No início do século XX existia o cirurgião que realizava os chamados procedimentos operatórios. Não havia limite de atuação e, portanto, desenvolviam suas atividades em todos os seguimentos do corpo humano.

O desenvolvimento científico e a necessidade de emprego de técnicas especiais provocaram o surgimento dos espe-cialistas , e os mais diversos ramos da cirurgia foram abraçados, com a criação de campos profissionais médicos, gratifi-cantes e atraentes.

A Cirurgia Geral permaneceu como base da formação cirúrgica, e o Cirurgão Geral, atualmente, é reconhecido como aquele com atividade predominante na parede abdominal, no aparelho digestivo, na emergência e no trauma ( Editorial Revista do CBC vol. XXIII nº 1). É ele que está presente nos Hospitais , nos plantões, no CTI, nas emergências , além de participação rotineira nas tarefas dos Serviços de Cirurgia.

Com a necessidade premente da presença do Cirurgião Geral, observa-se atualmente, ao contrário do desejado, um declínio na escolha dos novos formandos por este campo da cirurgia, aliás, este, um quadro que não é restrito ao Brasil, pois atinge todos os países.

O número de candidatos ‘a Residência em Cirurgia Geral tem decrescido. Silen em editorial na Revista do American College of Surgeons (vol. 193, Novembro 2001) relata uma queda na demanda, nos USA, de 10 vezes menos pretendentes em relação aos últimos anos.

Por que os jovens médicos têm se afastado da Cirurgia Geral? Várias tem sido as causas assinaladas (RCBC, vol. XXIII). Citaríamos entre elas, o longo período de formação e do reconhecimento como profissional em plena capacidade , e a falta nos cursos de graduação de um ambiente que prepare e incentive o futuro cirurgião.

A perspectiva de uma melhor qualidade de vida proporcionada por outros campos na Medicina provoca um interesse por outras especialidades como a Dermatologia, Oftalmologia, Radiologia, Cardiologia e Intensivistas. É fácil de compre-ender que não é difícil pertencer a uma equipe de transplantes , e ‘as vezes , ser obrigado a atuar 20 horas seguidas , três vezes por semana.

Silen chama atenção para outras causas como o grande número de pacientes , o não conhecimento dos casos em que participa do ato cirúrgico, o pouco tempo de dedicação ao estudo e ‘as sessões clínicas. Alerta que o máximo a serem assistidos por uma equipe cirúrgica é de 14 a 15 pacientes, equipe esta composta de 4 cirurgiões, entre eles o “leader”.

Uma melhor distribuição de responsabilidades nos Hospitais, critérios para melhor atendimento, presença de equipes cirúrgicas coordenadas por lideranças autênticas conduziriam a um melhor aprendizado e consequente melhor formação.

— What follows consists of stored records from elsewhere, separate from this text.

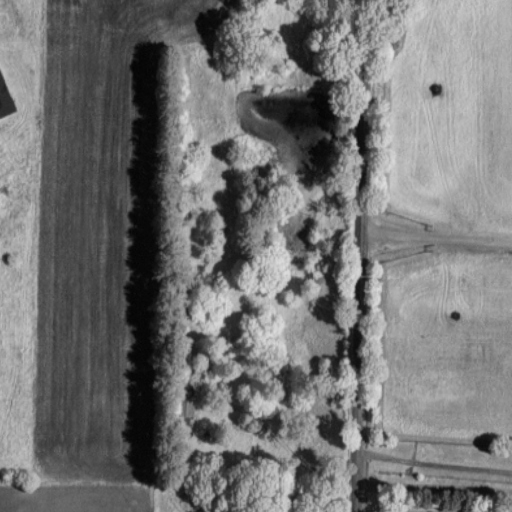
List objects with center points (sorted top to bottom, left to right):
building: (5, 97)
road: (360, 256)
road: (434, 462)
road: (435, 483)
road: (397, 510)
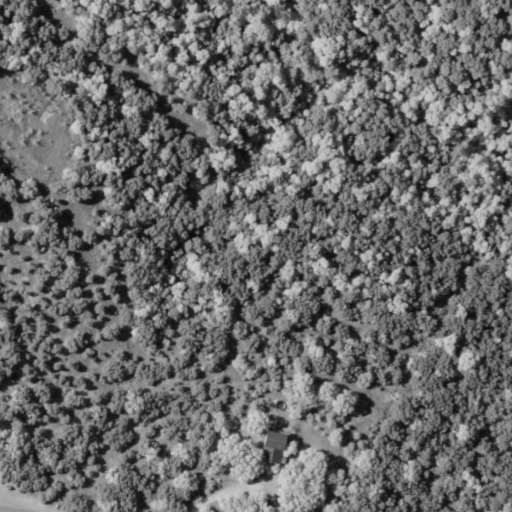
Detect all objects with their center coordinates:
road: (36, 267)
building: (271, 446)
building: (272, 449)
road: (227, 491)
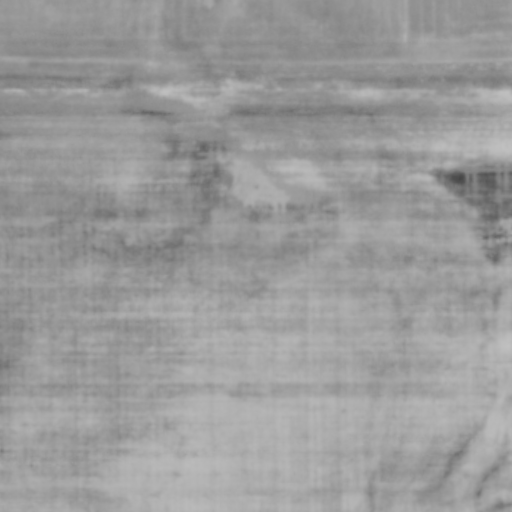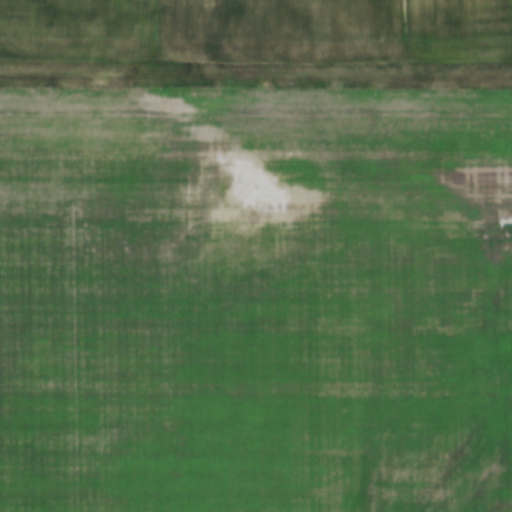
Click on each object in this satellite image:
road: (256, 63)
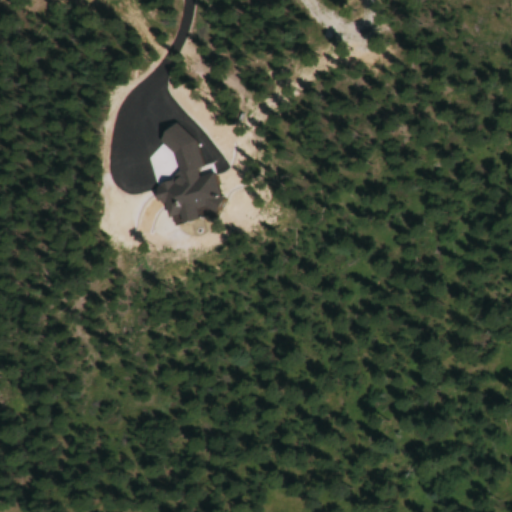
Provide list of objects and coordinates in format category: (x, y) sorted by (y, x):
road: (344, 33)
road: (162, 74)
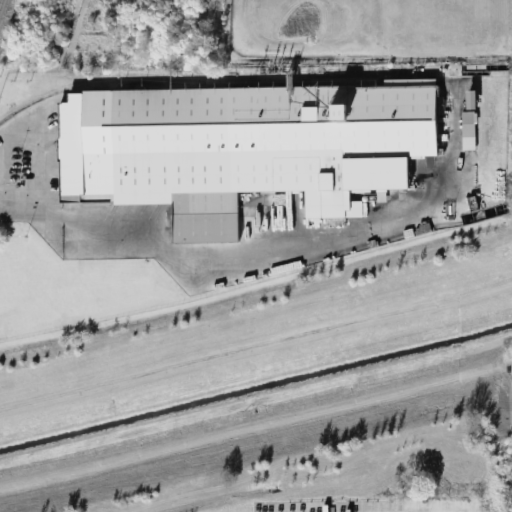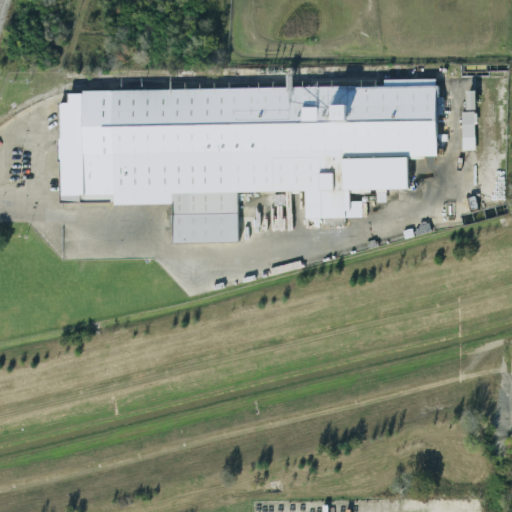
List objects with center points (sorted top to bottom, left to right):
railway: (0, 2)
building: (470, 100)
building: (468, 131)
building: (241, 148)
road: (7, 170)
road: (281, 252)
river: (256, 390)
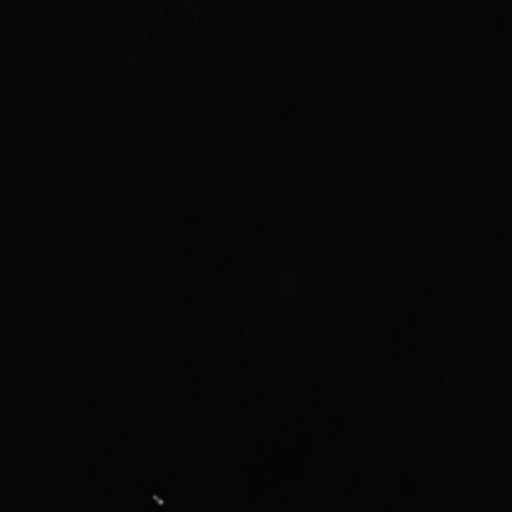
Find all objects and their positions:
park: (256, 256)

Agora, quando necessitamos de uma maior presença da Cirurgia Geral , o que só conseguiríamos com uma maior adesão de jovens médicos e uma reestruturação na atuação dos profissionais que a exercitam, surge a Comissão Nacional de Residência Médica (CNRM) com uma reforma no programa de Residência que acarretará profundas e maléficas consequências nas áreas básicas, de Medicina Interna e de Cirurgia Geral.

A “CNRM” , de forma ignóbil, reduz o período de formação em Cirurgia Geral para 2 (dois) anos e obriga que esta área seja pré-requisito, com o mesmo período de tempo, para as especialidades.

Como se trata de uma comissão burocrática, acredito, sem a mínima vivência na atuação hospitalar e com repleção de autoritarismo e presunção, as modificações são eivadas de desconhecimento de fatores importantes.

A Cirurgia Geral não está saturada de médicos. Ao contrário, precisamos aumentar sua procura e reverter a crise na formação destes. Os Hospitais não podem viver sem eles e existe um enorme campo de atuação nesta área.